Yaoundé s’étend en assimilant les campagnes avoisinantes. Les efforts publics

d’organisations volontaires connus à Yaoundé se sont traduits par les plans d’urbanisme de

1952 et de 1963 ainsi que par un Schéma directeur d’aménagement et d’urbanisme (SDAU)

fait en 1980, revue en 2000 pour une période de 20ans (2000-2020). Pour l’essentiel, l’apport

de ces plans reste l’extension régulière du périmètre urbain (Bopda et Awono., 2003).

Les efforts « spontanés » et privés de mise en valeur de l’espace se traduisent par l’édification

de constructions et la mise en place d’activités diverses ainsi que leurs équipements. Il

s’ensuit un déploiement de la ville toujours plus étendu de jour en jour.

Conditionné par les contraintes d’un site collinaire et influencé par un mode de peuplement

autochtone dispersé, un urbanisme de rattrapage longtemps confiné dans la seule partie

initialement européenne, l’occupation de l’espace est globalement marquée par la

densification et l’inégale répartition des hommes et de leurs activités :

- densités résidentielles variant de plus de 320 habitants à l’hectare dans les très anciens

quartiers indigènes de la périphérie du centre à moins de 86 habitants à l’hectare au centre et

dans les villages périphériques de l’agglomération (Ttchotoua et Bonvallot, 1994) ;

- occupation en priorité des zones de faibles pentes, des replats sommitaux.
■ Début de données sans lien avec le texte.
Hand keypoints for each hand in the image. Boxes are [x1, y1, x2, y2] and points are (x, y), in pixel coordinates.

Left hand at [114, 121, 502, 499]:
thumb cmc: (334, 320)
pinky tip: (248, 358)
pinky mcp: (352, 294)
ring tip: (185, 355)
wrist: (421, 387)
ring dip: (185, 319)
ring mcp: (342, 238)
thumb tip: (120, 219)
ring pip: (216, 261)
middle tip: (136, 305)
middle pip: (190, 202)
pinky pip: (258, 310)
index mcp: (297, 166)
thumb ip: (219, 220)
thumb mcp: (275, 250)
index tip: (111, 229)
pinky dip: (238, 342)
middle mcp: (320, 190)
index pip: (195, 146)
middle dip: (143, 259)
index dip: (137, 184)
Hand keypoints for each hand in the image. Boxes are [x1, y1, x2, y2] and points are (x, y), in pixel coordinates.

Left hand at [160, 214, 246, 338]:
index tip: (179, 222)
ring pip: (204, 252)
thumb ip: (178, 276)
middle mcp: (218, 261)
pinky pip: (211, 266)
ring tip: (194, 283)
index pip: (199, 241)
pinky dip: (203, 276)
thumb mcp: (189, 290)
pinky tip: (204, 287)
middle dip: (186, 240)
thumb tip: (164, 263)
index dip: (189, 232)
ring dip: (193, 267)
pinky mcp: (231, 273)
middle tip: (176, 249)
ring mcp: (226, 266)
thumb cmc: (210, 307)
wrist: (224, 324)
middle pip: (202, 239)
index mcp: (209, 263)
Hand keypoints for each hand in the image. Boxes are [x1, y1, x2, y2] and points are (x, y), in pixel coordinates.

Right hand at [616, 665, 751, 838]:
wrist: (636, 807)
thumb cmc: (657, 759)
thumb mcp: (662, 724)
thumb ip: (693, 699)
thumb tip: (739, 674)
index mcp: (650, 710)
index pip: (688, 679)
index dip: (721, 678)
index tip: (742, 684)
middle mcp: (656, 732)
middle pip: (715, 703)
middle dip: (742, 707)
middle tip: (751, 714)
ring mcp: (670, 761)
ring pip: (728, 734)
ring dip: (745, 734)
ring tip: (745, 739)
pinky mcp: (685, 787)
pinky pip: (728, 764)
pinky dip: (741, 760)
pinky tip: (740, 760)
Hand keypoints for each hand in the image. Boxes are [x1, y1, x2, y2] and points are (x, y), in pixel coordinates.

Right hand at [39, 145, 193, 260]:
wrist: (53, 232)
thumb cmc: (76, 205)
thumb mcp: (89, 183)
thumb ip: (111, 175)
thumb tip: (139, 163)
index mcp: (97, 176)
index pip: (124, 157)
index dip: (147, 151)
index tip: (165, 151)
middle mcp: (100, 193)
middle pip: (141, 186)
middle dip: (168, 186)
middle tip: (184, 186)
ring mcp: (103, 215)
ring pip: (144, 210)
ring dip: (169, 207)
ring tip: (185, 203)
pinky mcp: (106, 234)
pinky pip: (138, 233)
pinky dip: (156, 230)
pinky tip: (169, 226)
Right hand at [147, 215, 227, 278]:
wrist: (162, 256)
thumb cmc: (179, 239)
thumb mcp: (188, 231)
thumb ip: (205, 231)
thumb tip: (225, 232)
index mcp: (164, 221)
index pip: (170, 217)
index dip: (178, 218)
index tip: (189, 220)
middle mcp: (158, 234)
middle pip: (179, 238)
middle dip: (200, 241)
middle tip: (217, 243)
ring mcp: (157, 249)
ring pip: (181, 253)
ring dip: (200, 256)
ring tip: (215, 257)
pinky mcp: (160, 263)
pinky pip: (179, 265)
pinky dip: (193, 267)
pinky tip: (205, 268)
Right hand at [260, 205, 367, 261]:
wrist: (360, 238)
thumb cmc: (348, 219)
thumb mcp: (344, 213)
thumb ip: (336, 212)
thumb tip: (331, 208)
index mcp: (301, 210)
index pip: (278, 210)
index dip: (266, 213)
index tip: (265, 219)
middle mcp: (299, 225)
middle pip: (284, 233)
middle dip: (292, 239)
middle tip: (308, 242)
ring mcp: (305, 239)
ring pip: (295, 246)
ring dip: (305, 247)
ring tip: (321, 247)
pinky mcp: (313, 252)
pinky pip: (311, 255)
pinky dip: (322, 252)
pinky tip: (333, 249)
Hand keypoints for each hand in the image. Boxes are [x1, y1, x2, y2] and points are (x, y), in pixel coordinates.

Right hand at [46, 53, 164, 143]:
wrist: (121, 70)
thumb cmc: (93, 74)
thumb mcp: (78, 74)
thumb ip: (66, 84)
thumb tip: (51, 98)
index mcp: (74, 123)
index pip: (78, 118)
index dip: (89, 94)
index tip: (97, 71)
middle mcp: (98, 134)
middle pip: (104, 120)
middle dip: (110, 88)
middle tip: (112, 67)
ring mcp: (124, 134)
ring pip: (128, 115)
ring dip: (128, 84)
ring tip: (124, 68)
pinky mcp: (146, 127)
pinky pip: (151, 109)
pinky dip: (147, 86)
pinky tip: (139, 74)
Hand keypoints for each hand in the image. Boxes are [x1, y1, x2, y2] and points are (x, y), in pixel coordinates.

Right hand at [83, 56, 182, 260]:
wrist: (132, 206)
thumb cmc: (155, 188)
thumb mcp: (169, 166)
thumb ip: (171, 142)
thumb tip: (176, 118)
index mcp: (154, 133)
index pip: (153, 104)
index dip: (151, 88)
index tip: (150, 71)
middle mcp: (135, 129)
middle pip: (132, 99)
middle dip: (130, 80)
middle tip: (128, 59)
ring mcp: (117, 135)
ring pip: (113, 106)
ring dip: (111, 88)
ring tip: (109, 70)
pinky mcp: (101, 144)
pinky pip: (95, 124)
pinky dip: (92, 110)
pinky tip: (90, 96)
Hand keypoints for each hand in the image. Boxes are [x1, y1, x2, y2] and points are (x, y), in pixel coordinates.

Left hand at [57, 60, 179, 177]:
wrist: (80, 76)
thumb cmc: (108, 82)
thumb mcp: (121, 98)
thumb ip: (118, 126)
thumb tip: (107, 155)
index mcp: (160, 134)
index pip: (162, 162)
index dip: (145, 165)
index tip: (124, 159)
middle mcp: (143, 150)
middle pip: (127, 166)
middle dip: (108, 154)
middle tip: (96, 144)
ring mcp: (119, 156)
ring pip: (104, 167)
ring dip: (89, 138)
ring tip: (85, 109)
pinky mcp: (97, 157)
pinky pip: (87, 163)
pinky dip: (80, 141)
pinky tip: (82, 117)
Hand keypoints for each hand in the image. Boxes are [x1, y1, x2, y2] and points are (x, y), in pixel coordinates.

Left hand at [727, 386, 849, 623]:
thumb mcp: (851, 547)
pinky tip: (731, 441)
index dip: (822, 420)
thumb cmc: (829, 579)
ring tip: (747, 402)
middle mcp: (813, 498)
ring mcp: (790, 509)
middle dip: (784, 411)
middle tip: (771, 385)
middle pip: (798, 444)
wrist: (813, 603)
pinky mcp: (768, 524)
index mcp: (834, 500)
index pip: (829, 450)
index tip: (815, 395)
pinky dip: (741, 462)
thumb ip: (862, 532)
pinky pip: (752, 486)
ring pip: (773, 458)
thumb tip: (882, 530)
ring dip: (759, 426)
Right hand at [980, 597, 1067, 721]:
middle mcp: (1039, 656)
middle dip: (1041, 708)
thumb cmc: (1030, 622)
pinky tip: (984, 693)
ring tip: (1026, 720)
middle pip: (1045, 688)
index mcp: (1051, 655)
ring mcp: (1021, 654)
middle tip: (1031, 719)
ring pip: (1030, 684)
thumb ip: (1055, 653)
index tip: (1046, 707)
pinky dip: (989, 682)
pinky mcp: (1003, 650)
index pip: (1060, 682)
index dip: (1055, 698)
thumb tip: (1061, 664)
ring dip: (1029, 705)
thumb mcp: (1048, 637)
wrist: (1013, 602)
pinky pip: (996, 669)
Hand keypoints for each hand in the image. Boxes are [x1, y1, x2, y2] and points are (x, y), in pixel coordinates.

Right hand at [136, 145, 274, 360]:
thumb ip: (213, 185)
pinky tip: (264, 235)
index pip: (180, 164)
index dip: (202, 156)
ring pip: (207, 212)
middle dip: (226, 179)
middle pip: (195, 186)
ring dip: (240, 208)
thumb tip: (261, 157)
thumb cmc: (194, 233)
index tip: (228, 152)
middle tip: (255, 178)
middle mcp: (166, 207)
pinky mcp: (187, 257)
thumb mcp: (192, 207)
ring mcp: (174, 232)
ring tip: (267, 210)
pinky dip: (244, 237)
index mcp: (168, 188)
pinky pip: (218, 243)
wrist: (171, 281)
Les fonds de

vallées inondables n’y étant pris d’assaut que très tardivement et dans les secteurs urbains les

plus proches du centre où, très convoité, l’espace devient rare.

Capitale du Cameroun, Yaoundé est une ville où les activités de services et les emplois

administratifs dominent la vie économique. L’afflux des hommes et des femmes et la fixation

des enfants est ici la conséquence d’un rêve collectif où le monde paysan initial se bat pour

échapper au travail courbé et accéder au travail debout, sinon au travail assis des cols blancs

et autres postes bureaucratiques et de commandement.